Source: Impossible

Blue Horizon is in early discussions with investors about raising a $750 million growth equity fund, New Private Markets has learned.

The private equity firm, which focuses on investments in the food system, raised its first fund – a $20 million seed funding vehicle – in 2016 and raised a $220 million venture capital fund in 2018.

Its first growth capital fund, the 2019 BH Growth 1, is not a conventional blind pool fund, but a roll-up of seven businesses focused on plant-based protein. Blue Horizon initially invested $200 million into The LiveKindly Collective, as the vehicle is called, and in March this year raised an additional $335 million from a group of institutional investors led by TPG’s Rise Fund. The LiveKindly Collective is understood to have a net asset value of circa $1 billion, according to a source with knowledge of the situation.

For its second growth fund, BH Growth 2, the firm is targeting returns of more than 3x invested capital and has had initial conversations with investors, the source said. It has already made two warehoused investments for the fund. In September it invested in AgBiome, which produces crop protection products from natural sources, alongside Novalis LifeSciences. It is also understood to have participated in June in a series B funding round for Motif, which makes additives to improve the texture of plant-based protein, alongside Ontario Teachers’ Pension Plan Board, BlackRock and others.

Blue Horizon declined to comment on any elements of this story.

The firm is led by four managing partners with a mix of industrial and private markets backgrounds. Björn Witte, Blue Horizon’s CEO, has held leadership positions within the food and agriculture sector. CIO Przemek Obloj joined Blue Horizon from Canadian pension investor PSP Investments, having previous held positions at CVC Capital Partners and EQT. Sedef Koktenturk , COO and head of impact, is a former director from Generation Investment Management. Michel Hirschi, CFO, has held finance positions across technology and industrials businesses. In October, Blue Horizon hired Partners Group’s global head of legal Ela Musat as general counsel.

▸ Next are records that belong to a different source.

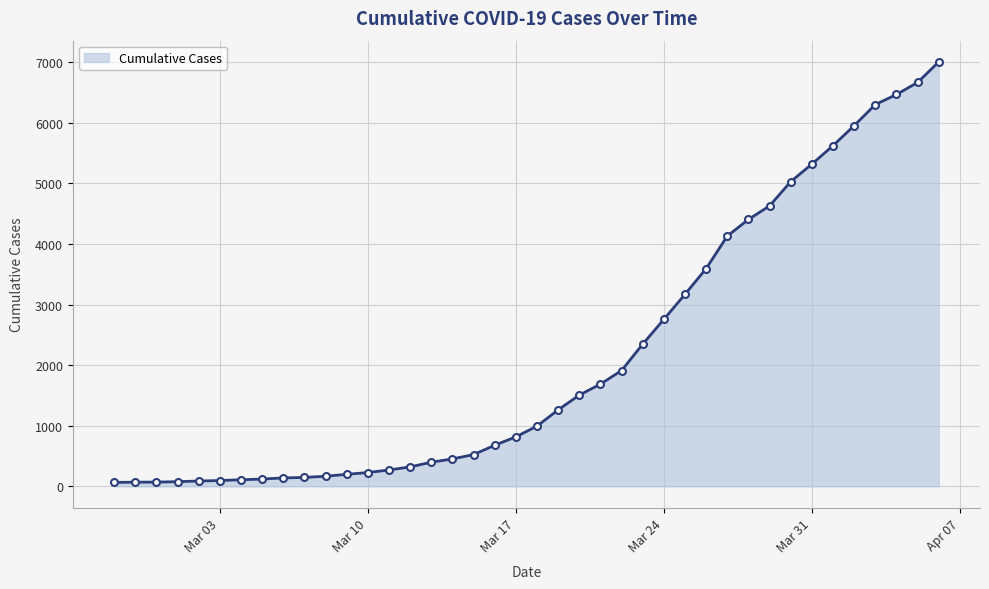

What is the greatest value displayed?

7005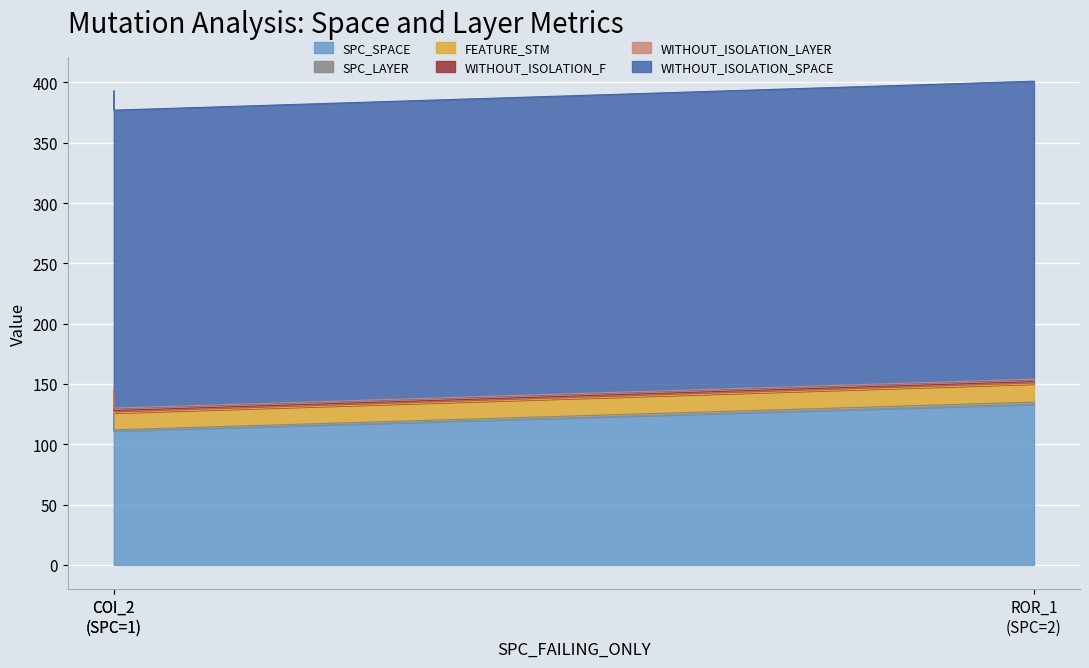

The SPC_LAYER series shows 2 at AutoResponder.EmailSystem.Client.COI_2. True or false?

False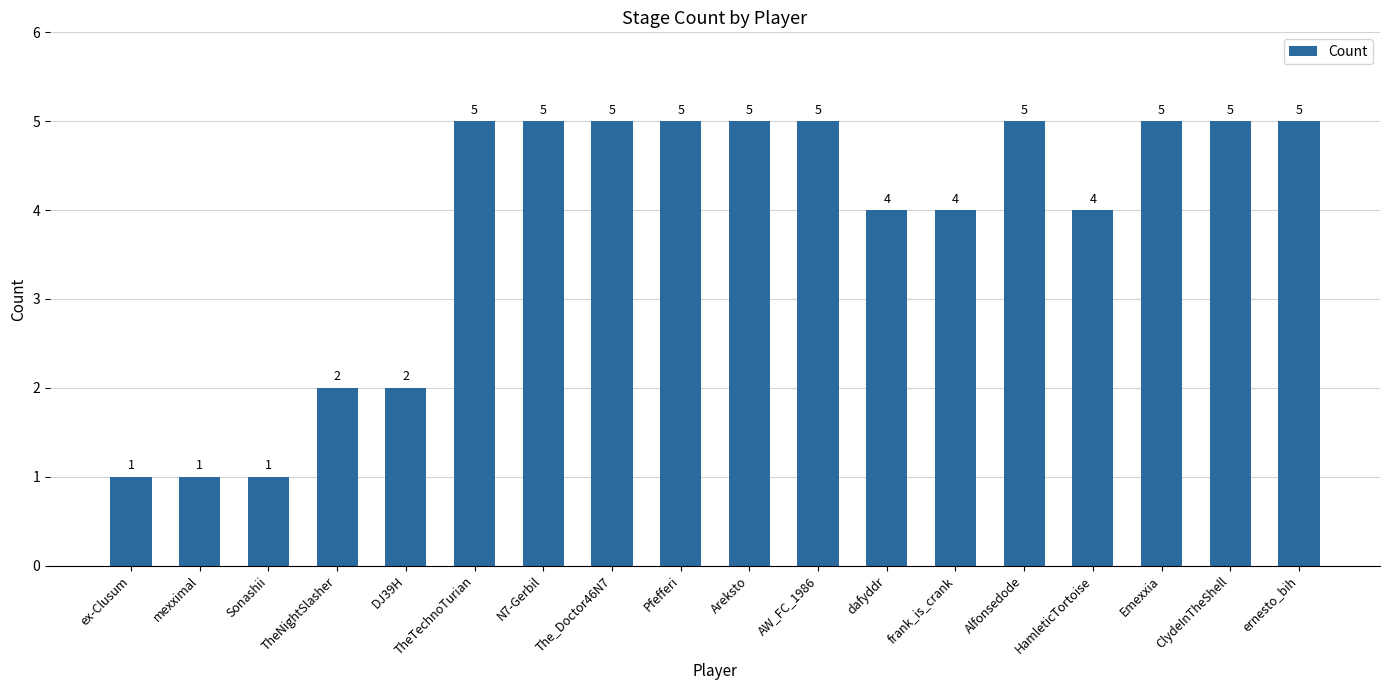

What is the change in value from Sonashii to TheTechnoTurian?

+4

The firm describes itself as “a pure play impact investor in the future of food”. The growth fund will be an Article 9 fund under the EU SFDR regulations, meaning it has sustainability as an objective.

A large part of Blue Horizon’s focus has been on the alternative protein sector, which could be worth as much as $290 billion by 2035, according to study the firm undertook with consultancy BCG. With the likes of the AgBiome investment, it has also started investing in food production systems across the food value chain.